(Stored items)

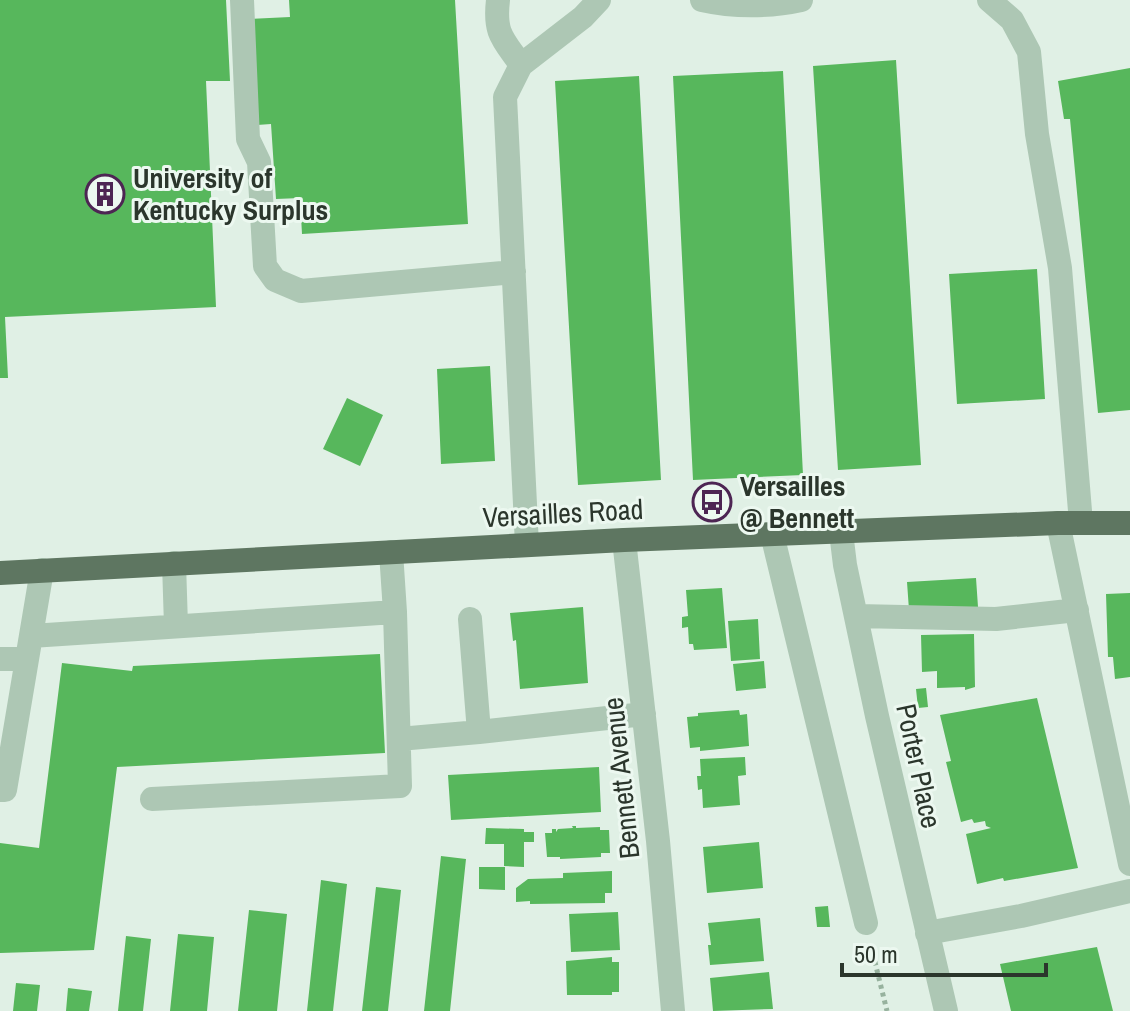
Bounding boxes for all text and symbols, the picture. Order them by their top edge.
place label: University of Kentucky Surplus [133,159,328,229]
building icon: University of Kentucky Surplus [84,173,126,215]
place label: Versailles @ Bennett [740,467,855,537]
bus stop icon: Versailles @ Bennett [691,481,733,523]
street label: Versailles Road [482,490,644,536]
street label: Bennett Avenue [594,696,648,860]
street label: Porter Place [887,700,951,832]
scale bar [842,927,1046,977]
text: 50 m [854,938,898,970]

**Activity**
Once the pictures are set aside, reproduce the records in full and exactly.

**Response to the exercise**
Bounding boxes for all text and symbols, the picture. Order them by their top edge.
place label: University of Kentucky Surplus [133,159,328,229]
building icon: University of Kentucky Surplus [84,173,126,215]
place label: Versailles @ Bennett [740,467,855,537]
bus stop icon: Versailles @ Bennett [691,481,733,523]
street label: Versailles Road [482,490,644,536]
street label: Bennett Avenue [594,696,648,860]
street label: Porter Place [887,700,951,832]
scale bar [842,927,1046,977]
text: 50 m [854,938,898,970]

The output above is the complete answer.